6 financial mistakes to avoid in 2025
The contents provided on this page are for informational purposes only and do not constitute financial advice. Consider your personal circumstances and objectives before making any financial decisions.
The start of a new year is often a time for fresh goals and plans, but it’s also a chance to reflect on past financial missteps. Many people fall into the same traps year after year, which can set them back in achieving their financial dreams.
To help you stay money smart, let’s look at six common financial mistakes and how you can avoid them to stay on track!
1. Not tracking your spending
Failing to track your expenses is one of the quickest ways to lose control of your finances. Without a clear understanding of where your money is going, it becomes very easy, very quickly, to overspend or neglect important financial priorities.
How to avoid it
- Use budgeting tools
Apps like Beforepay can link to your bank accounts and categorise your spending automatically, giving you an easy view on where you’re spending. - Adopt the envelope system
You can try this to allocate cash to different spending categories. For some, physically seeing how much you have left can help them stay on track. - Set spending limits
Try assigning a monthly cap to your non-essential expenses, like dining out, to help you prevent overspending.
2. Ignoring debt
Debt, when ignored, can snowball into a larger problem due to accumulating interest and fees. Instead of pushing it to the back burner, being mindful and aware of your outstanding debts can help you avoid financial stress and financial strain.
How to avoid it
- Prioritise high-interest debt
Focus on paying off credit card balances and personal loans first, as they typically have the highest interest rates. - Consider debt consolidation
Combining multiple debts into one loan with a lower interest rate could help make your repayments more manageable. - Opt for safe borrowing alternatives
Alternative lending options like the online Pay Advance with Beforepay can help you with short-term assistance while avoiding the risk of late fees and payments, high interest rates and revolving debt traps.
3. Overspending on holidays and events
While holidays and special events are meant to be enjoyed, it’s easy to go overboard with spending during these times. Managing your spending on holidays and events can save you the financial regrets later, keeping your expenses within your means and protecting you from accruing unnecessary debt.
How to avoid it
- Set a budget in advance
Use budgeting spreadsheets or tools like Beforepay’s free in-app budgeting tool. Allocate a specific amount for gifts, travel, and entertainment and stick to it. - DIY where possible
Homemade gifts or potluck dinners can save money without compromising the joy of the occasion. - Use rewards points
If you’ve accumulated loyalty points from your credit card or other programs, consider redeeming them to offset holiday costs.
4. Not saving for emergencies
Life is unpredictable, and unexpected expenses like car repairs, medical bills, or job loss can occur at any time. Having an emergency fund can help you avoid turning to debt to cover your costs in these situations, and reduce any additional stress.
How to avoid it
- Start small
You could start with $1,000 as an initial emergency fund goal, then work towards 3-6 months’ worth of living expenses. - Automate savings
Set up a recurring transfer to a high-interest savings account dedicated to emergencies. - Cut back temporarily
Identify areas where you can reduce spending to build your fund faster, like reducing subscriptions or dining out less.

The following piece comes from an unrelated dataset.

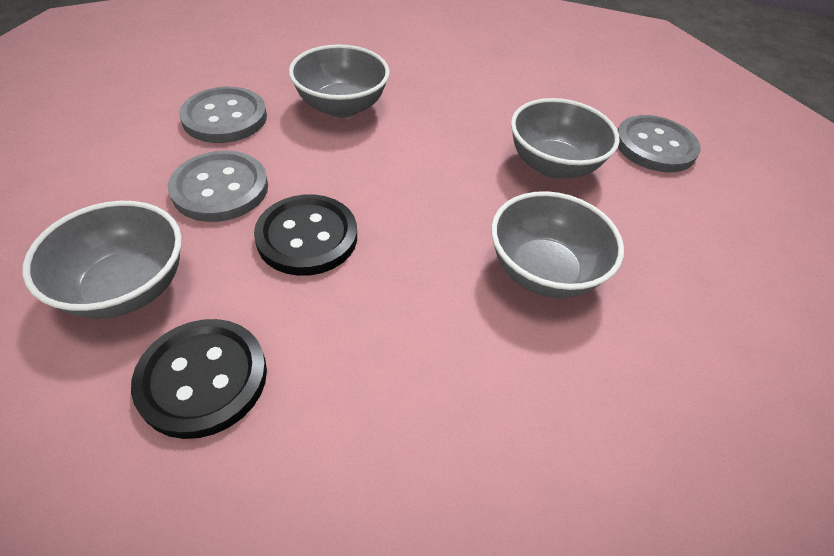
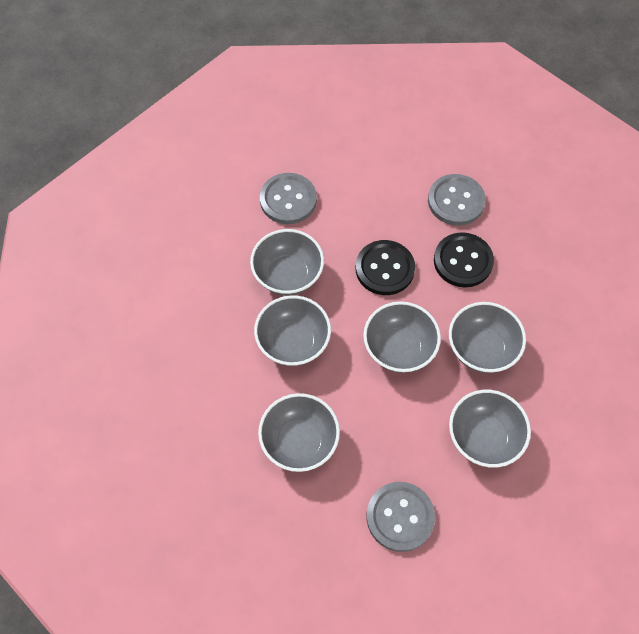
grey bowl: [23,201,182,319] [289,44,390,118] [491,191,624,298] [511,98,620,179] = 4 -> [250,229,324,295] [254,295,331,366] [258,393,340,472] [363,302,441,373] [449,302,526,373] [449,390,531,468] = 6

Read more on Why you should think about saving money for an emergency fund for more practical strategies on building your emergency fund. Or consider Beforepay Pay Advance for emergency 24/7 loans.
5. Falling victim to lifestyle inflation
Lifestyle inflation happens when your spending increases as your income rises. It’s natural to want to enjoy the money you’ve worked hard for, but being mindful of this so you can keep your spending under control can help you stay on track to achieving your long-term financial goals.
How to avoid it
- Save raises and bonuses
Instead of increasing your spending, you could direct extra income towards savings or investments. - Review recurring expenses
Periodically evaluate your subscriptions and memberships to ensure they’re still valuable. - Focus on values
Spend on what truly matters to you rather than following trends or keeping up with others.
6. Forgetting to plan for the future
Planning your finances for the future can help you prepare for major life events like retirement, buying a home, or funding your children’s education. You don’t have to have everything figured out now, but starting with small changes, and doing these consistently, can set you up for success later.
How to avoid it
- Contribute to superannuation
Take advantage of employer contributions and consider voluntary top-ups. - Set clear financial goals
Define what you want to achieve and create a plan to reach those milestones. - Seek professional advice
A financial planner can help you identify opportunities to grow your wealth and prepare for the future.
Avoiding common financial mistakes requires awareness, planning, and consistency. By tracking your spending, tackling debt, budgeting for holidays, building an emergency fund, resisting lifestyle inflation, and planning for the future, you can set yourself up for a financially healthier year. Small steps can lead to big improvements—start today!